Mysteriously changing shared memory variable Race condition? Overwriting an array?

I’m looking for advice/tips for debugging. I have a shared memory variable that incorrectly changes values in a small portion of the blocks, maybe due to a race condition, a dependence on an uninitialized variable, etc. Since I can’t set a watchpoint on that variable in cuda-gdb, how would I go about finding this?

// Highly simplified

if (!threadIdx.x) shared_var = global_var;  // value of global variable is 1 at all times

__syncthreads();

if (!shared_var) printf("Shared variable is zero! bx=%d tx=%d\n", blockIdx.x, threadIdx.x);

if (shared_var)

{

   // perform some action

}

I’ve verified that the global variable always has the right value (in this case 1). For a small portion of blocks, the printf statement gets executed, so something elsewhere is overwriting my shared var. I can instrument every shared memory access with extra code to see if the memory location == &shared_var, but maybe there is a better way of doing it?

Thanks!

I’m running Cuda 4.0 under CentOS 5.5, Nvidia driver 270.41.19. Cards are GTX 580’s

I’ll take a shot in the dark: Are the printf()s still executed if you place another __syncthreads() directly after the printf()?

// Highly simplified

if (!threadIdx.x) shared_var = global_var;  // value of global variable is 1 in all blocks

__syncthreads();

if (!shared_var) printf("Shared variable is zero! bx=%d tx=%d\n", blockIdx.x, threadIdx.x);

if (shared_var)

{

   // perform some action that does not affect shared_var

}

__syncthreads();

Yes, the printf is executed even with a __syncthreads() after it. I’m curious, what was your reason for guessing that?

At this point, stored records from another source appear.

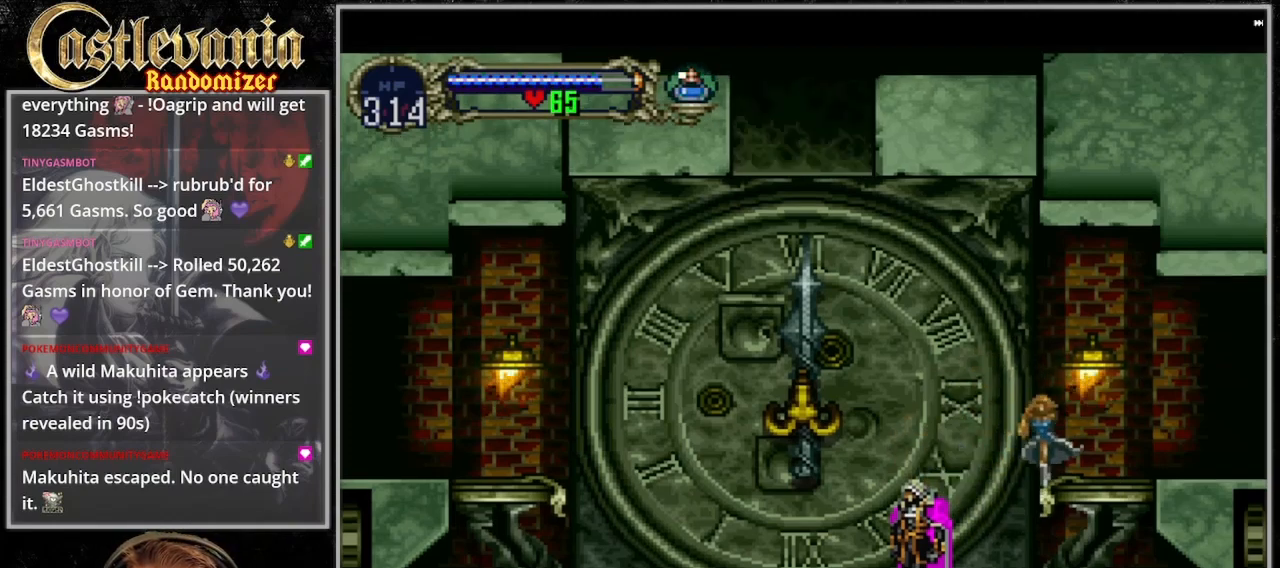
Gameplay with a controller (PlayStation layout); each line is a JSON object with the inputs held at the frame after it (dt_ms = milliseconds from this image to that frame). "events" lists button and stick changes between this image and that frame as [ms after this image, input, new state], when the widget could be followed in between. Not read: DPAD_LEFT L3 R3.
{"dt_ms": 500, "buttons": [], "events": []}
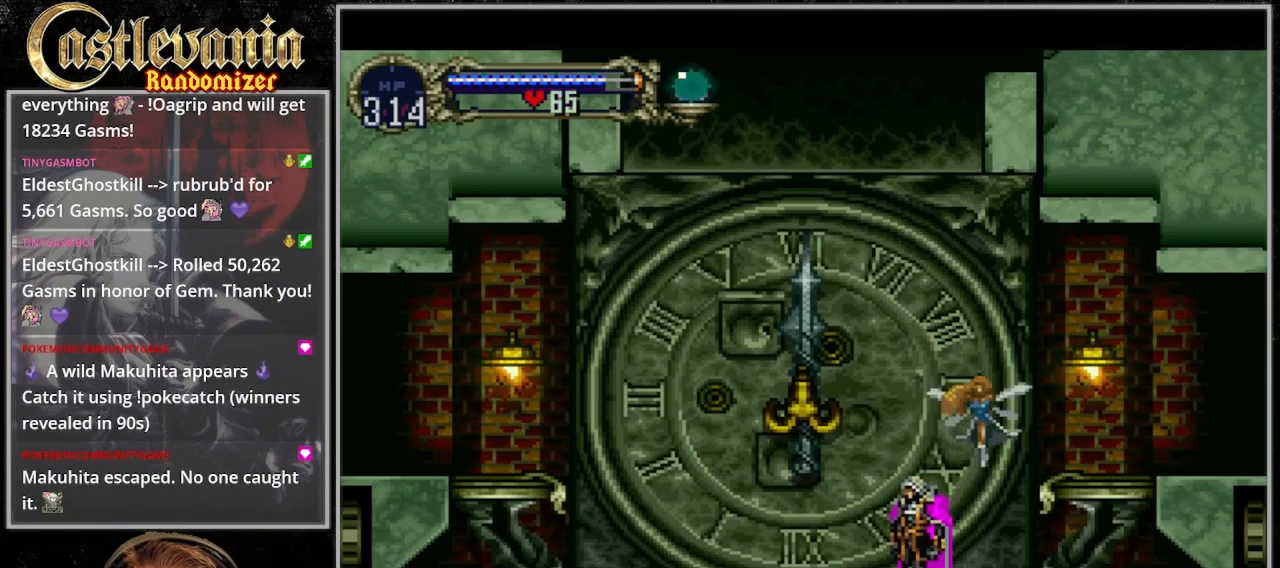
{"dt_ms": 1000, "buttons": ["CROSS"], "events": [[200, "DPAD_DOWN", "down"], [267, "DPAD_DOWN", "up"], [400, "CROSS", "down"]]}
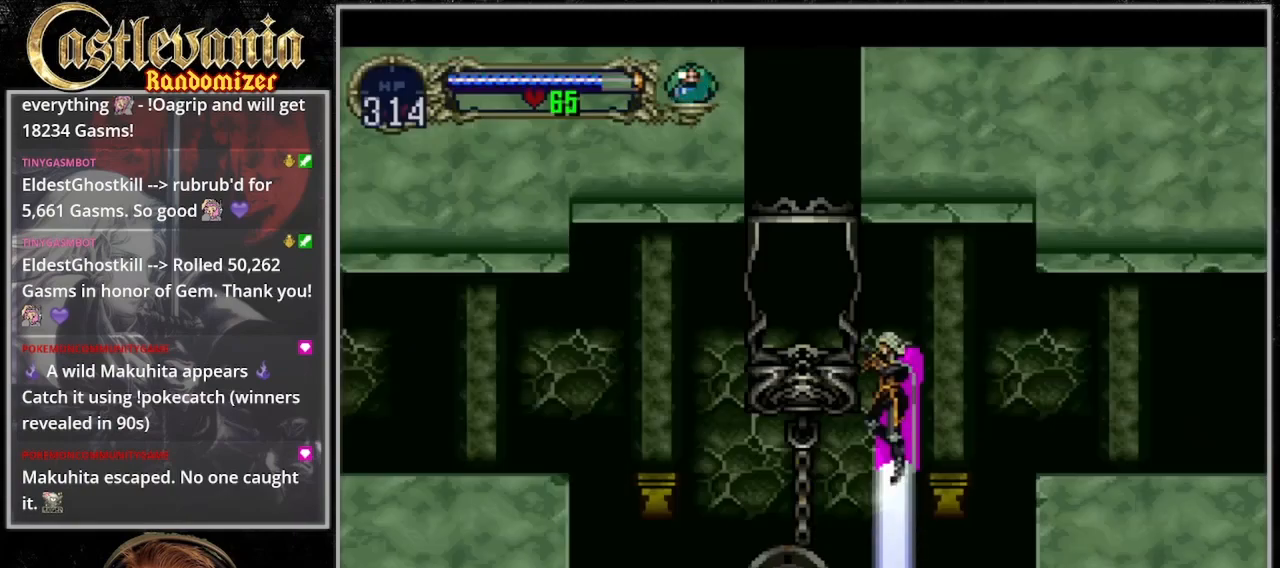
{"dt_ms": 1000, "buttons": []}
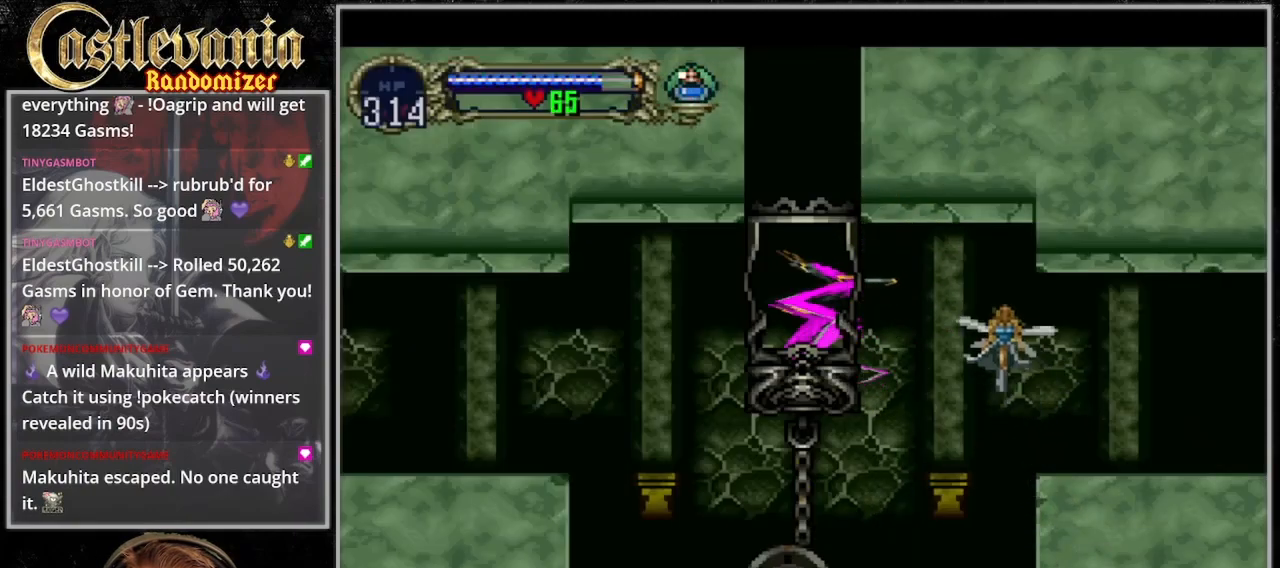
{"dt_ms": 500, "buttons": [], "events": []}
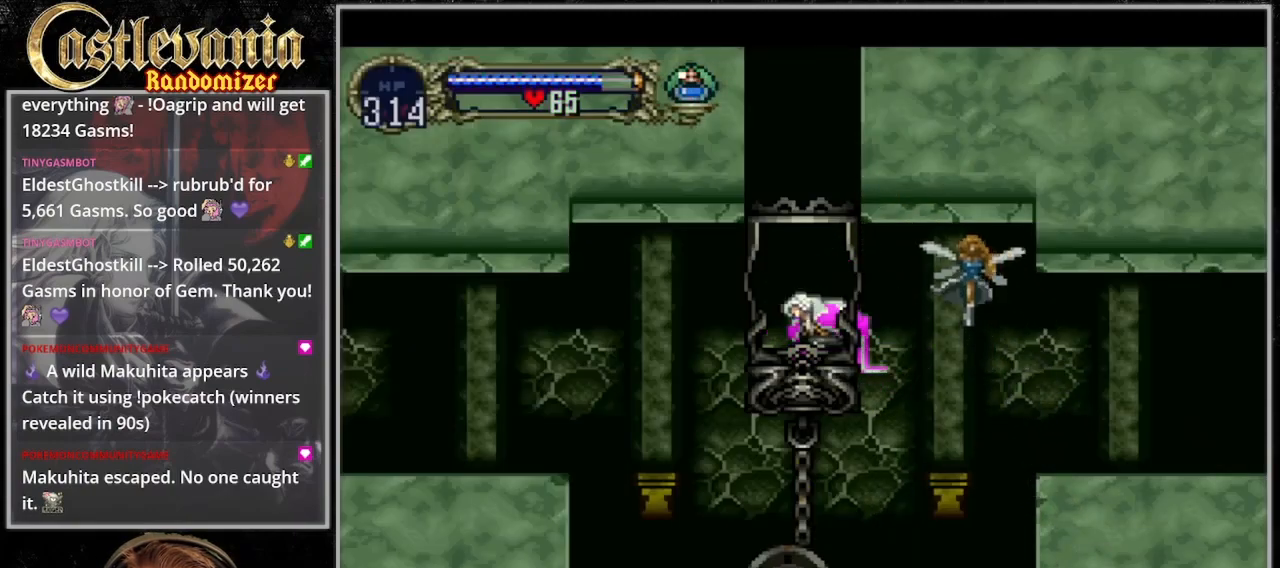
{"dt_ms": 500, "buttons": [], "events": [[400, "CROSS", "down"], [467, "CROSS", "up"]]}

This seems to make the bug go away, but someone will have to explain why to me. The code I gave is in a loop. When I add a __syncthreads() to the top of the loop, it works. It doesn’t seem like it should be necessary, because I’d think that the __syncthreads() after the first “if” statement would catch all of the threads when the loop executes the “continue” statement and starts over…

while (true)

{

    __syncthreads(); // NEW STATEMENT

    if (!threadIdx.x) shared_var = global_var;  // value of global variable is 1 at all times

    __syncthreads();

if (!shared_var) printf("Shared variable is zero! bx=%d tx=%d\n", blockIdx.x, threadIdx.x);

if (shared_var)

    {

       continue;

    }

    // lots more stuff that gets skipped because of the continue statement...

}

Just because it is often forgotten that a second barrier is needed if the shared var gets modified again later.

That would indeed point to something being wrong between the two __syncthreads() unless you have some __syncthreads() elsewhere within conditional code that is executed by only some of the threads (which could negate the synchronization).

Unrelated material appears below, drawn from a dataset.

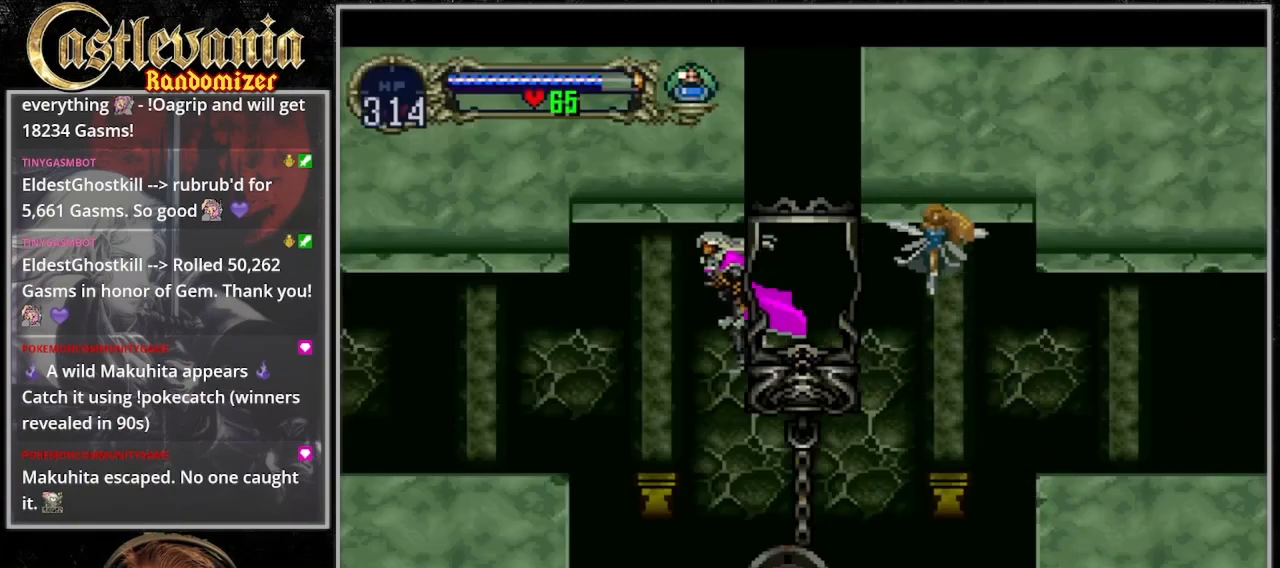
{"dt_ms": 500, "buttons": ["CROSS"], "events": [[467, "CROSS", "down"]]}
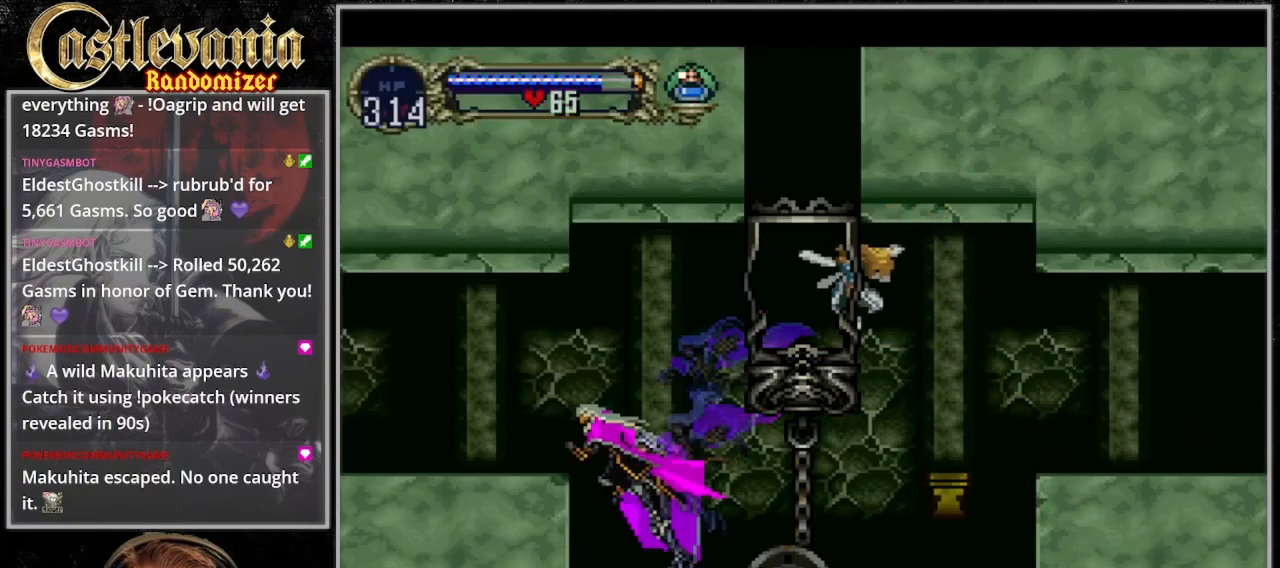
{"dt_ms": 500, "buttons": [], "events": [[167, "CROSS", "up"]]}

Is there a reason why you can’t move the initialization of shared_var out of the loop? If yes, that is likely also connected to the reason the code doesn’t work with just a single __syncthreads() …

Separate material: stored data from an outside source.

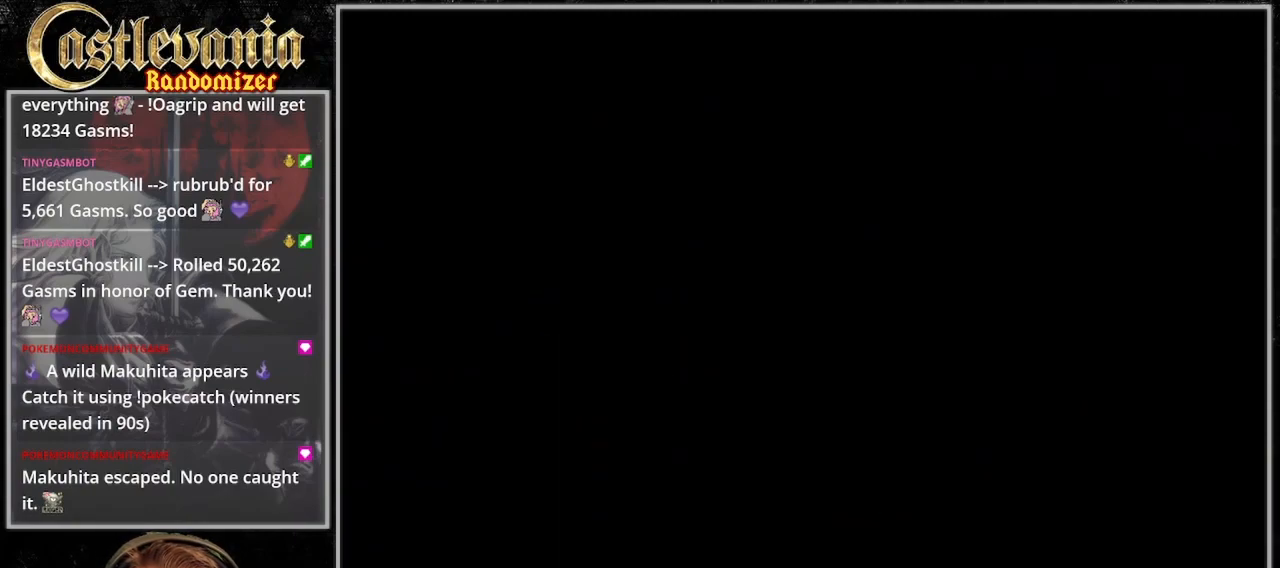
{"dt_ms": 500, "buttons": [], "events": []}
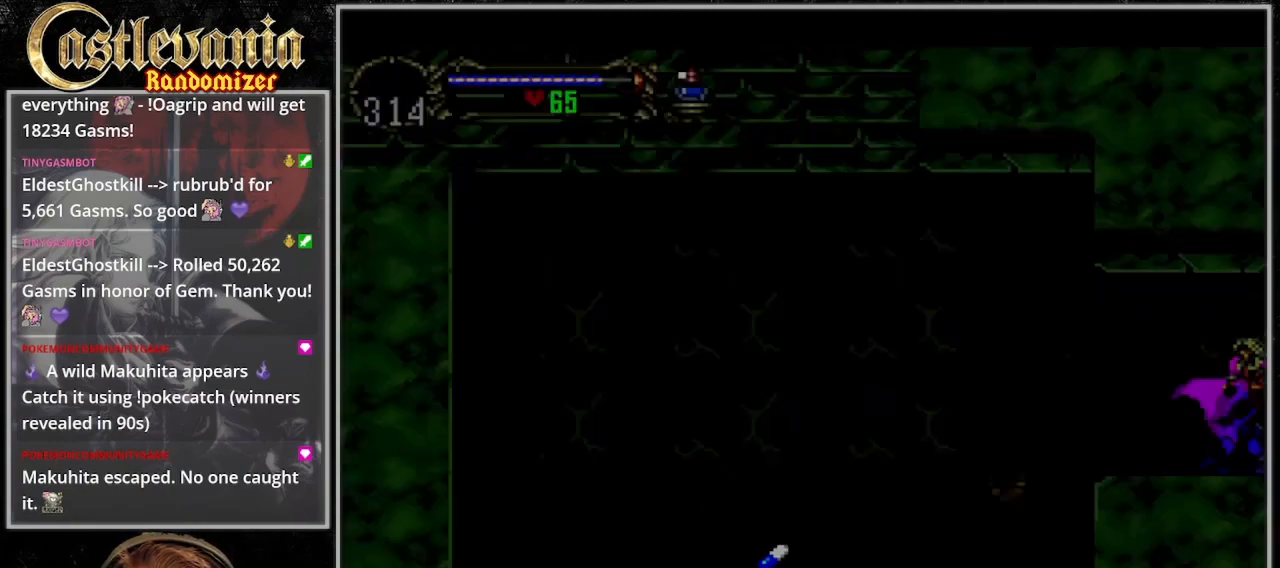
{"dt_ms": 500, "buttons": ["DPAD_RIGHT"], "events": [[367, "DPAD_RIGHT", "down"]]}
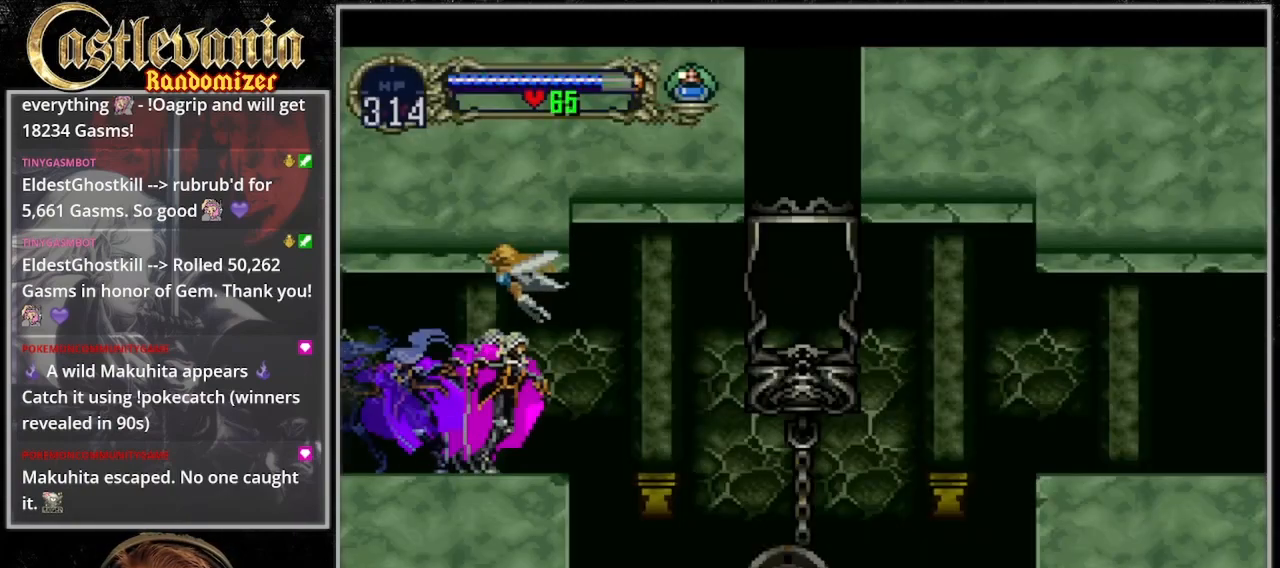
{"dt_ms": 500, "buttons": ["DPAD_RIGHT"], "events": [[200, "CROSS", "down"], [333, "CROSS", "up"]]}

Sorry, the code I posted is highly simplified – in reality it isn’t an initialization, it is a read of a global variable that changes with each iteration of the loop. I didn’t want you to have to wade through what (I thought) were irrelevant details. Like I said, I verified that the global var always has the right value.

If you had an error like this in your code, what method would you use to find the error’s source?

I’m getting similar mysterious results in my program, details of my problem are here. So I would be very interested to know what the exact cause of your problem was too.

Can you produce a self-contained, simplified version of the code that still reproduces the problem, and post it here? It’s difficult to discuss without seeing real code.

Here is the kernel that is having the problems, all 475 lines of it. It isn’t self-contained and can’t be compiled and run, but maybe there is enough info for you to spot some error that is causing a thread to race ahead and modify my shared variable. That variable is s_skip1 in kernelOuterDistKNN(), and is marked with the text “<=== THIS SHARED VARIABLE IS SPURIOUSLY MODIFIED”. I’m sorry, I know this isn’t ideal.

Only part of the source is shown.